Cougs offer explosive Oregon DE

A NUMBER OF d-end recruits just finishing up their junior year of high school are fast, but not always big. Down in the state of Oregon, one such prospect who fits both those criteria holds a WSU offer. His prep coach says he's explosive and fast, and the track and field times back that up. After all, how many 245-pounders are out there clocking record breaking times in the 110m hurdles?

Tyrone Holmes (6-4, 245) out of Eagle Point, Oregon, a town of about 9,000 about 40 miles from the California/Oregon Border, holds offers from Washington State and Oregon State.

"What Oregon State liked, and Washington State as well, what they really, really liked about him was his speed," said Eagle Point coach Jacob Schauffler. "He's a fast, fast kid at 245 pounds."

Indeed, in the 110-m, Holmes holds the second fastest time in the state in the 5A Class this year, a 15.14. His personal best, electronically timed, is a scorching 14.9. In the shot, he's thrown 52-5, fourth best in 5A this year, and has a 138- 7 toss in the discus, which ranks in the top ten.

Holmes is also one of those ever rarer three sport stars as a high schooler -- he's been a starter on the hoops team since he was a freshman. Out on the gridiron, he's become a rock solid presence, said Schauffler, and he hasn't come close to what he can be physically.

"You see him without pads and it's almost ho-hum, but when you watch him do it on the field, he's just good at everything, not great at one particular thing, but really, really good at everything. At 245 pounds, he's extremely explosive. He's a really well rounded athlete… extremely fast and extremely explosive," said Schauffler.

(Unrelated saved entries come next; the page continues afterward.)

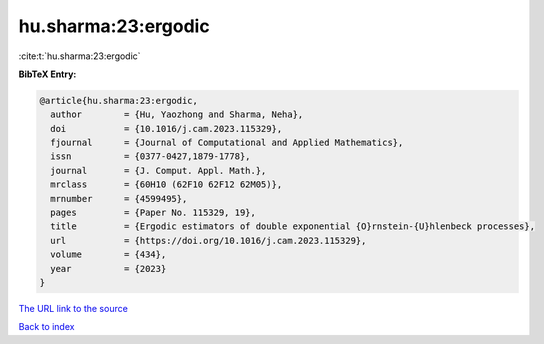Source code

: hu.sharma:23:ergodic
====================

:cite:t:`hu.sharma:23:ergodic`

**BibTeX Entry:**

.. code-block:: bibtex

   @article{hu.sharma:23:ergodic,
     author        = {Hu, Yaozhong and Sharma, Neha},
     doi           = {10.1016/j.cam.2023.115329},
     fjournal      = {Journal of Computational and Applied Mathematics},
     issn          = {0377-0427,1879-1778},
     journal       = {J. Comput. Appl. Math.},
     mrclass       = {60H10 (62F10 62F12 62M05)},
     mrnumber      = {4599495},
     pages         = {Paper No. 115329, 19},
     title         = {Ergodic estimators of double exponential {O}rnstein-{U}hlenbeck processes},
     url           = {https://doi.org/10.1016/j.cam.2023.115329},
     volume        = {434},
     year          = {2023}
   }

`The URL link to the source <https://doi.org/10.1016/j.cam.2023.115329>`__


`Back to index <../By-Cite-Keys.html>`__
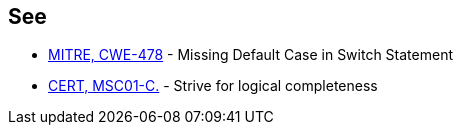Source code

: == See

* http://cwe.mitre.org/data/definitions/478.html[MITRE, CWE-478] - Missing Default Case in Switch Statement
* https://wiki.sei.cmu.edu/confluence/x/RtYxBQ[CERT, MSC01-C.] - Strive for logical completeness
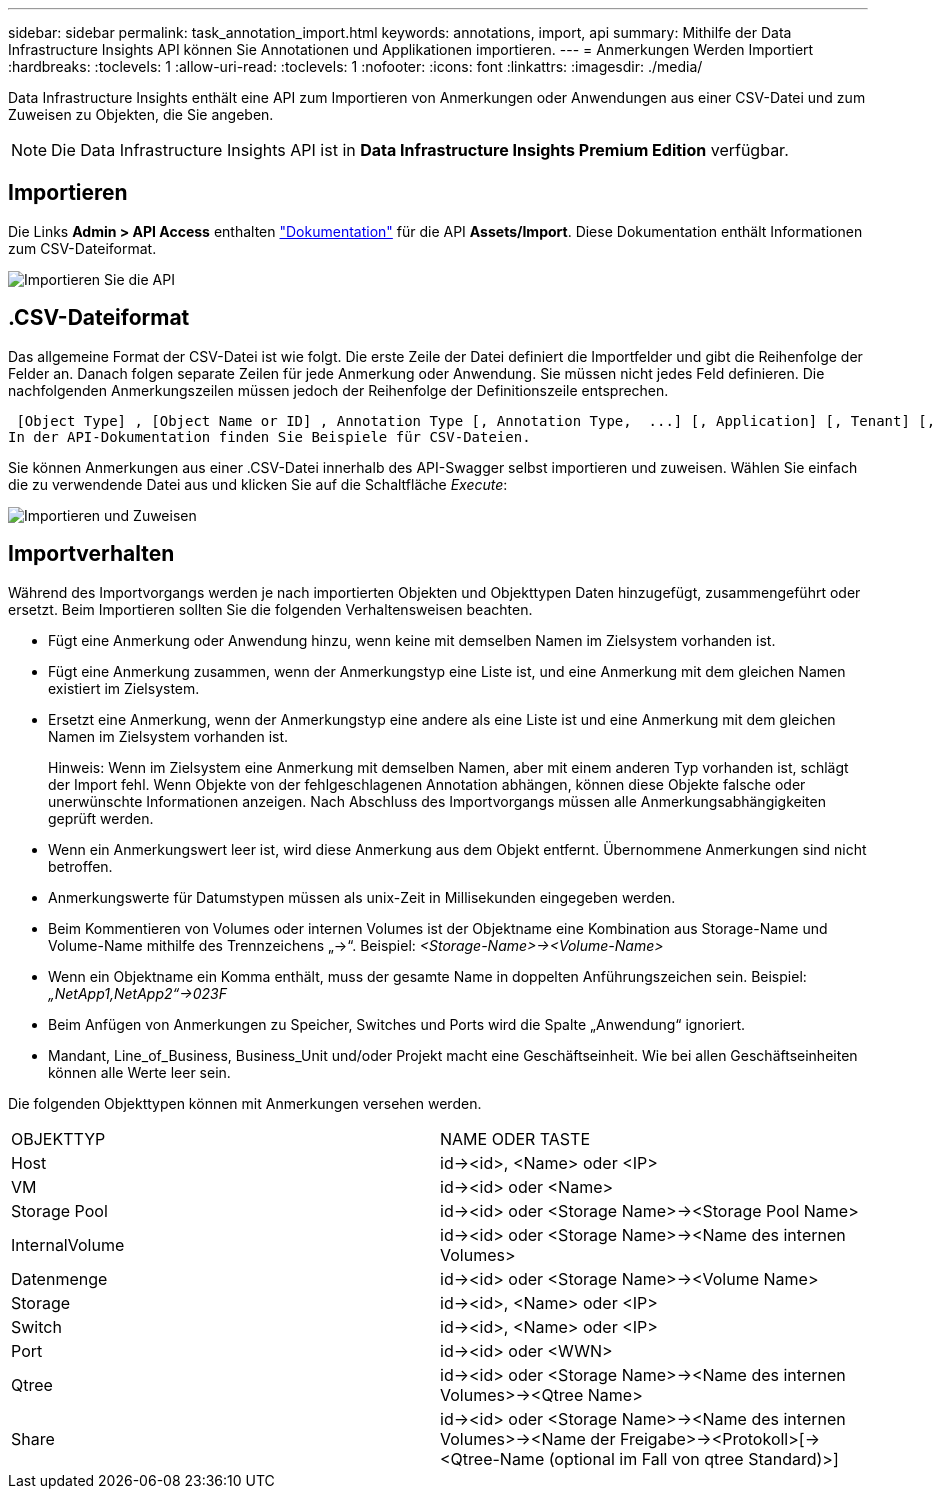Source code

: ---
sidebar: sidebar 
permalink: task_annotation_import.html 
keywords: annotations, import, api 
summary: Mithilfe der Data Infrastructure Insights API können Sie Annotationen und Applikationen importieren. 
---
= Anmerkungen Werden Importiert
:hardbreaks:
:toclevels: 1
:allow-uri-read: 
:toclevels: 1
:nofooter: 
:icons: font
:linkattrs: 
:imagesdir: ./media/


[role="lead"]
Data Infrastructure Insights enthält eine API zum Importieren von Anmerkungen oder Anwendungen aus einer CSV-Datei und zum Zuweisen zu Objekten, die Sie angeben.


NOTE: Die Data Infrastructure Insights API ist in *Data Infrastructure Insights Premium Edition* verfügbar.



== Importieren

Die Links *Admin > API Access* enthalten link:API_Overview.html["Dokumentation"] für die API *Assets/Import*. Diese Dokumentation enthält Informationen zum CSV-Dateiformat.

image:api_assets_import.png["Importieren Sie die API"]



== .CSV-Dateiformat

Das allgemeine Format der CSV-Datei ist wie folgt. Die erste Zeile der Datei definiert die Importfelder und gibt die Reihenfolge der Felder an. Danach folgen separate Zeilen für jede Anmerkung oder Anwendung. Sie müssen nicht jedes Feld definieren. Die nachfolgenden Anmerkungszeilen müssen jedoch der Reihenfolge der Definitionszeile entsprechen.

 [Object Type] , [Object Name or ID] , Annotation Type [, Annotation Type,  ...] [, Application] [, Tenant] [, Line_Of_Business] [, Business_Unit] [, Project]
In der API-Dokumentation finden Sie Beispiele für CSV-Dateien.

Sie können Anmerkungen aus einer .CSV-Datei innerhalb des API-Swagger selbst importieren und zuweisen. Wählen Sie einfach die zu verwendende Datei aus und klicken Sie auf die Schaltfläche _Execute_:

image:api_assets_import_assign.png["Importieren und Zuweisen"]



== Importverhalten

Während des Importvorgangs werden je nach importierten Objekten und Objekttypen Daten hinzugefügt, zusammengeführt oder ersetzt. Beim Importieren sollten Sie die folgenden Verhaltensweisen beachten.

* Fügt eine Anmerkung oder Anwendung hinzu, wenn keine mit demselben Namen im Zielsystem vorhanden ist.
* Fügt eine Anmerkung zusammen, wenn der Anmerkungstyp eine Liste ist, und eine Anmerkung mit dem gleichen Namen existiert im Zielsystem.
* Ersetzt eine Anmerkung, wenn der Anmerkungstyp eine andere als eine Liste ist und eine Anmerkung mit dem gleichen Namen im Zielsystem vorhanden ist.
+
Hinweis: Wenn im Zielsystem eine Anmerkung mit demselben Namen, aber mit einem anderen Typ vorhanden ist, schlägt der Import fehl. Wenn Objekte von der fehlgeschlagenen Annotation abhängen, können diese Objekte falsche oder unerwünschte Informationen anzeigen. Nach Abschluss des Importvorgangs müssen alle Anmerkungsabhängigkeiten geprüft werden.

* Wenn ein Anmerkungswert leer ist, wird diese Anmerkung aus dem Objekt entfernt. Übernommene Anmerkungen sind nicht betroffen.
* Anmerkungswerte für Datumstypen müssen als unix-Zeit in Millisekunden eingegeben werden.
* Beim Kommentieren von Volumes oder internen Volumes ist der Objektname eine Kombination aus Storage-Name und Volume-Name mithilfe des Trennzeichens „\->“. Beispiel: _<Storage-Name>\-><Volume-Name>_
* Wenn ein Objektname ein Komma enthält, muss der gesamte Name in doppelten Anführungszeichen sein. Beispiel: _„NetApp1,NetApp2“\->023F_
* Beim Anfügen von Anmerkungen zu Speicher, Switches und Ports wird die Spalte „Anwendung“ ignoriert.
* Mandant, Line_of_Business, Business_Unit und/oder Projekt macht eine Geschäftseinheit. Wie bei allen Geschäftseinheiten können alle Werte leer sein.


Die folgenden Objekttypen können mit Anmerkungen versehen werden.

|===


| OBJEKTTYP | NAME ODER TASTE 


| Host | id\-><id>, <Name> oder <IP> 


| VM | id\-><id> oder <Name> 


| Storage Pool | id\-><id> oder <Storage Name>\-><Storage Pool Name> 


| InternalVolume | id\-><id> oder <Storage Name>\-><Name des internen Volumes> 


| Datenmenge | id\-><id> oder <Storage Name>\-><Volume Name> 


| Storage | id\-><id>, <Name> oder <IP> 


| Switch | id\-><id>, <Name> oder <IP> 


| Port | id\-><id> oder <WWN> 


| Qtree | id\-><id> oder <Storage Name>\-><Name des internen Volumes>\-><Qtree Name> 


| Share | id\-><id> oder <Storage Name>\-><Name des internen Volumes>\-><Name der Freigabe>\-><Protokoll>[\-><Qtree-Name (optional im Fall von qtree Standard)>] 
|===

What also helped land him a WSU offer was that he did his best work against some of the best the state had to offer.

"Against Marist, he had his best game against them… as the year went on he really started to come into his own," said Schauffler.

As a junior, Holmes had 37 total tackles, 7 TFL with 3 ½ sacks and 5 batted balls.

SCHAUFFLER SAID HOLMES plans to get out to a few school camps this summer and to see campus, with Washington State being one of them.

Washington State and Oregon State both like him as a defensive end. Some schools have talked about him playing the offensive line but DE looks to be his calling at the next level.

"The way he runs," Schauffler whistled. "He can really, really run, sideline to sideline."

IN ADDITION TO the offers from WSU and OSU, he's seeing interest from Cal, Stanford, UW, BSU and others. He carries a 3.85 GPA and hard work is part of his DNA, said Schauffler.

"It's been asked by every coach, and he's a very strong character type of kid. Where he goes to school, I think he wants the tight bond to be there and to feel the connection…a family type of connection will be important to him. I do think he might end up in the Northwest, because he's very close with his family and it would be nice to be able to come home and for them to come see him," said Schauffler.

Schauffler said Holmes isn't looking to make a quick decision and will take his time. When Holmes began high school, he hoped his basketball skills would eventually develop to the point he could get some college looks -- he never thought it would end up being football that would do that, and to the tune of two early Pac-12 offers, no less. Schauffler also said Holmes grew up a Beaver fan but Schauffler said that won't play a role in his decision.

"I think he'll take some time with it, last week has been a whirlwind with everything going on. I think he'll just be looking for his best offer and take some time to decide on all of it," said Schauffler.